**DIRECTIVE A:** In the cleaning-tool text, shorten the paragraph that begins "According to one aspect of the disclosure" and keep its main facts.

Referring to FIGS. 4A-4B, in an embodiment where an air turbine 32 drives the brushrolls 16, 18, the tool 10 can comprise one or more relief cutouts 78, 80 on an underside 82 of the housing 12 around the inlet 14. The relief cutouts 78, 80 ensure air turbine 32 runs smoothly by maintaining proper airflow through the inlet 14 even when the underside 82 of the housing 12 around the inlet 14 is sealed by an underlying surface to be cleaned. As but one example, one or more relief cutouts 78 can be disposed on a front edge 84 of the inlet 14 and/or one or more relief cutouts 80 can be disposed on a rear edge 86 of the inlet 14.
According to one aspect of the disclosure, the tool 10 can include one or more suction-focusing notches 88, 90 on the underside 82 of the housing 12 around the inlet 14. The suction-focusing notches 88, 90 focus suction between the brushrolls 16, 18 by directed incoming air toward a center of the inlet 14. As but one example, one suction-focusing notch 88 can be disposed on a first lateral edge 92 of the inlet 14 and/or one suction-focusing notch 90 can be disposed on a second lateral edge 94 of the inlet 14. The suction-focusing notch 88 on the side of the inlet 14 corresponding to the driven side of the brushrolls 16, 18 may be longer than the second suction-focusing notch 90 to accommodate for the drive mechanism.
The dowels 54, 56 are separated by a gap 96, which may lie generally at the center of the inlet 14, and preferably the suction-focusing notches 88, 90 are aligned with the gap 96 to focus suction at the gap 96, thereby working in concert with the counterrotating brushrolls 16, 18 to direct pet hair and other debris toward the center of the inlet 14 and into the gap 96.
The tines 58, 60 extend from a first end or root 58R, 60R that abuts, is attached to, or is integral with the dowel 54, 56 to a second end or tip 58T, 60T. One or more of the tines 58, 60 can extend radially from the dowel 54, 56, respectively, e.g., in a straight line extending from the axis 16A, 18A. It is also contemplated that one or more of the tines 58, 60 can extend at an angle from the dowel 54, 56 in a straight line that does not pass through the axis 16A, 18A. For tines that extend in a straight line, the root 58R, 60R and tip 58T, 60T line in a plane. It is further contemplated that one or more of the tines 58, 60 can be curved, with the root 58R, 60R extending radially or angularly from the dowel 54, 56 and the tip 58T, 60T being out of plane with the root 58R, 60R.

**THE DATA:**
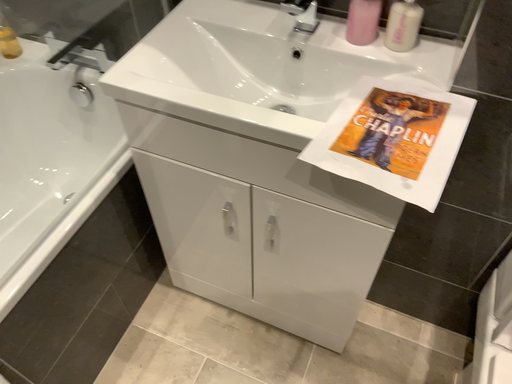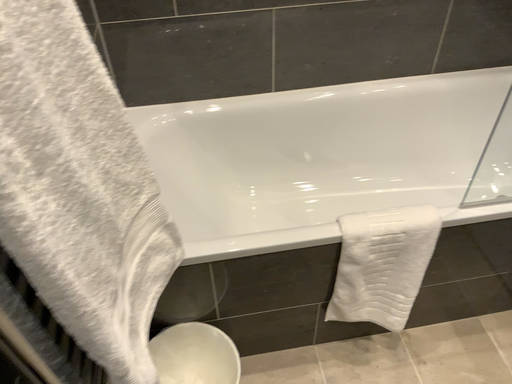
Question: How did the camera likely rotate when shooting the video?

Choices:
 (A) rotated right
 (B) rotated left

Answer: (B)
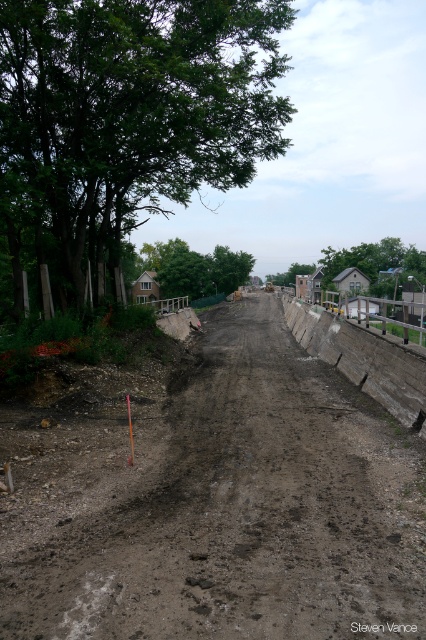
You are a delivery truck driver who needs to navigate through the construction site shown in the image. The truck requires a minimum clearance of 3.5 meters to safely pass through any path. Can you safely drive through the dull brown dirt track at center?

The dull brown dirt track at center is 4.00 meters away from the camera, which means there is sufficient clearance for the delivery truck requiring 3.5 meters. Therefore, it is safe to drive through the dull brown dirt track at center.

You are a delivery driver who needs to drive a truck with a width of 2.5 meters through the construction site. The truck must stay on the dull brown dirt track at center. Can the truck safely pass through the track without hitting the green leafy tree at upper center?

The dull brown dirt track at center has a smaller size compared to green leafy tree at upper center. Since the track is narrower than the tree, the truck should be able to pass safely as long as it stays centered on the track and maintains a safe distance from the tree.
--
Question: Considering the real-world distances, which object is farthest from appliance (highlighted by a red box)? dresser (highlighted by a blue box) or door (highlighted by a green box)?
==
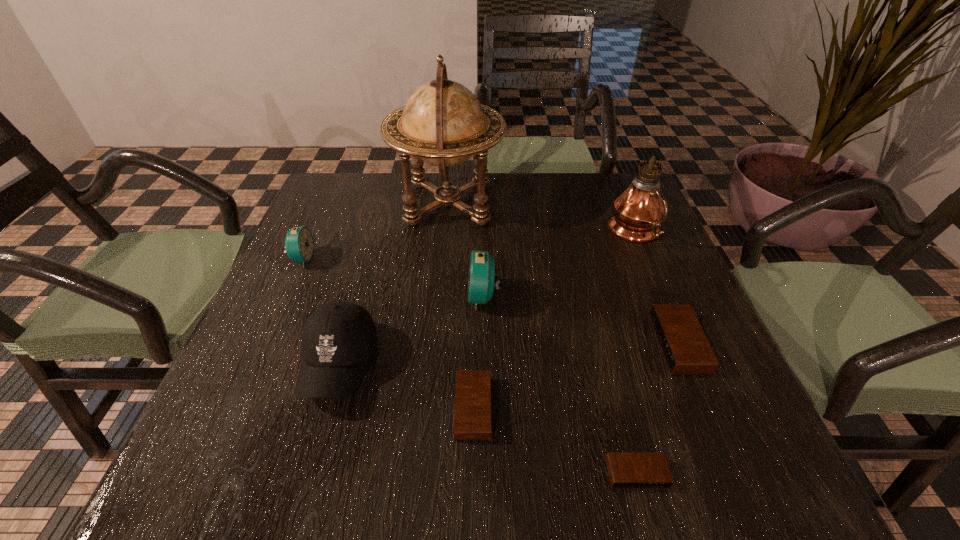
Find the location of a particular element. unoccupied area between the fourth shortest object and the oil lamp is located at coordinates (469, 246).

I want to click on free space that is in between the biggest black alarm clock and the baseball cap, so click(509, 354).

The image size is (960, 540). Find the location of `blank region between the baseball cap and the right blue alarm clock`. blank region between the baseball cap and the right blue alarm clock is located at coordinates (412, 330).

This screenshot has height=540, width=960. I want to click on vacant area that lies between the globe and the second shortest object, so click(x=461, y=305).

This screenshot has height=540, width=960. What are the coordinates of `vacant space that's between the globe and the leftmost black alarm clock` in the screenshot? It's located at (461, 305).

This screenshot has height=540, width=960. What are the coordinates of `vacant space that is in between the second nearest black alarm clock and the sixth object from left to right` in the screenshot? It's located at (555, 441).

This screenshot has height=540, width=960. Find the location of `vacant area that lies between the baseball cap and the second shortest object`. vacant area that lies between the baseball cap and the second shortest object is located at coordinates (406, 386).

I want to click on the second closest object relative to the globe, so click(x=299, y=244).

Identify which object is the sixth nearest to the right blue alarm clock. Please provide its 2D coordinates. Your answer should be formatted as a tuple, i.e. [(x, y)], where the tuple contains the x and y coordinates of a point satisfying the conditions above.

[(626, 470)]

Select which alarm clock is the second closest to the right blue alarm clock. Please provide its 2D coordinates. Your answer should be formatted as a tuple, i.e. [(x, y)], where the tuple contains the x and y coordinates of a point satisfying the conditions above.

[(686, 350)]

**DIRECTIVE B:** Turn part of the records into a JSON list of strings, one per line. Begin at the line that contains "Question: How did" and stop after the line that contains "You are a delivery truck". Skip blank lines and leave the pictures out.

**EXERCISE ANSWER A:** The tool 10 can have one or more suction-focusing notches 88, 90 on the underside 82 of the housing 12 around the inlet 14. These notches focus suction between the brushrolls 16, 18 by directing incoming air toward the center of the inlet 14. For example, notch 88 can be on a first lateral edge 92 of the inlet 14 and/or notch 90 on a second lateral edge 94. The notch 88 on the driven side of the brushrolls may be longer than notch 90 to accommodate the drive mechanism.

**EXERCISE ANSWER B:**
[
  "Question: How did the camera likely rotate when shooting the video?",
  "Choices:",
  " (A) rotated right",
  " (B) rotated left",
  "Answer: (B)",
  "You are a delivery truck driver who needs to navigate through the construction site shown in the image. The truck requires a minimum clearance of 3.5 meters to safely pass through any path. Can you safely drive through the dull brown dirt track at center?"
]